The NSA: An Inside View - lorendsr
http://lorensr.me/the-nsa-an-inside-view.html

======
dankoss
> Email that isn’t related to intelligence is rarely viewed, and it’s even
> less often viewed if it’s from a US citizen.

The fact that it can be viewed at all is the problem. Someone else doesn't get
to decide for me what is private information and what isn't.

------
embro
> "They’re looking for intelligence about foreign entities of interest"

And the NSA can decide who is of interest, of course, so for me "entities of
interest" and "Everyone" is the same.

I could just say that I don't care since I have nothing to hide, but I am
concerned.

Your article did not convince me of the need to monitor the whole Earth
communications for intelligence just because the law allows it.

------
Zigurd
This is a rambling stream of non-sequiturs and misleading statements. A key
pull quote is "The NSA is not a law enforcement agency."

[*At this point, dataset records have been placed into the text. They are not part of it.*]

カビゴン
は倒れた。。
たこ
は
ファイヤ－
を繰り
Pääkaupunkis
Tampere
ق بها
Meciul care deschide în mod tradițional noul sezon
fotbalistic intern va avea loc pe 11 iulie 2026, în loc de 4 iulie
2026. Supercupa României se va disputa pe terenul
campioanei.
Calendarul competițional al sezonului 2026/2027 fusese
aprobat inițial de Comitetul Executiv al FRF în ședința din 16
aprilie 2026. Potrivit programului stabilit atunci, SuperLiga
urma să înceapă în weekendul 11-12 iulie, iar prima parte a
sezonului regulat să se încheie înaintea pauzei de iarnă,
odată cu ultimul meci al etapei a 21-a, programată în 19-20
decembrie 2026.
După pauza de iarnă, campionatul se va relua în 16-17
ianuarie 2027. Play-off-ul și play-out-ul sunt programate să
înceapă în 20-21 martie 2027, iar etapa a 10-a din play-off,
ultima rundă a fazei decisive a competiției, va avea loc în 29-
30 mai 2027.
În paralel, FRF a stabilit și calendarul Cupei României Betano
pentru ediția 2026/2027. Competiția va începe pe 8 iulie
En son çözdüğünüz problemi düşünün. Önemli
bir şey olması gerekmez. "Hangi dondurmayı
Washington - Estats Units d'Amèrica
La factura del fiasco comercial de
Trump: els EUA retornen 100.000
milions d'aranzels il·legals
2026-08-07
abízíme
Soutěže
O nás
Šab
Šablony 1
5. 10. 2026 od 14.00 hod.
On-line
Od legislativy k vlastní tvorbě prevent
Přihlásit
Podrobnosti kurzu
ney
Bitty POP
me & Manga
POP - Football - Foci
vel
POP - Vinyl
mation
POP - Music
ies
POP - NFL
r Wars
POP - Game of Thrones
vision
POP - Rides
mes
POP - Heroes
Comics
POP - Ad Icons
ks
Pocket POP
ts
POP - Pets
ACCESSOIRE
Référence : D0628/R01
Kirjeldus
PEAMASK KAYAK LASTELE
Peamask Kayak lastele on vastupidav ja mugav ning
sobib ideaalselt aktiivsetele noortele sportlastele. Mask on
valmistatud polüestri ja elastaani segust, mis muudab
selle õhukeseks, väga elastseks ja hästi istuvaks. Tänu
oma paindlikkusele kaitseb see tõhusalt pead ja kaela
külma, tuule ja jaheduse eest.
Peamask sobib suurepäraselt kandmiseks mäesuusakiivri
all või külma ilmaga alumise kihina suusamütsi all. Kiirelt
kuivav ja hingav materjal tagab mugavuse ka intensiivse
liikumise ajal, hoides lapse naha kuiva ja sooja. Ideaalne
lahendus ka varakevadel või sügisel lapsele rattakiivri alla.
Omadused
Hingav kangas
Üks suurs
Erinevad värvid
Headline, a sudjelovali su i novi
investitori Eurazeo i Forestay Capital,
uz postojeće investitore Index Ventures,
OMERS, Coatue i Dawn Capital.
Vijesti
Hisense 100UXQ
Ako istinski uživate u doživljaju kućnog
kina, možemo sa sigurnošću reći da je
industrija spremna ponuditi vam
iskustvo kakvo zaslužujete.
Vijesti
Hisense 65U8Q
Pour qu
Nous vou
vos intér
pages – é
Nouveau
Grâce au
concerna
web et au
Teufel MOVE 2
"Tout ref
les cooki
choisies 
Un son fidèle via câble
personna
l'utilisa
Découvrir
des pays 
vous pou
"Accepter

So? From the motto "We track 'em, you whack 'em" to parallel construction, we
already know that's not a meaningful distinction. Then, ramble ramble
ramble... we come to how North Korea is sufficient justification for a Cold
War era budget for snooping. What?

Is this the best an NSA analyst can come up with? TL;DR: Claims of good
intentions, feigned boredom about your emails (unless some software flags
them), North Korea, and "we're not the cops?" This is very very weak.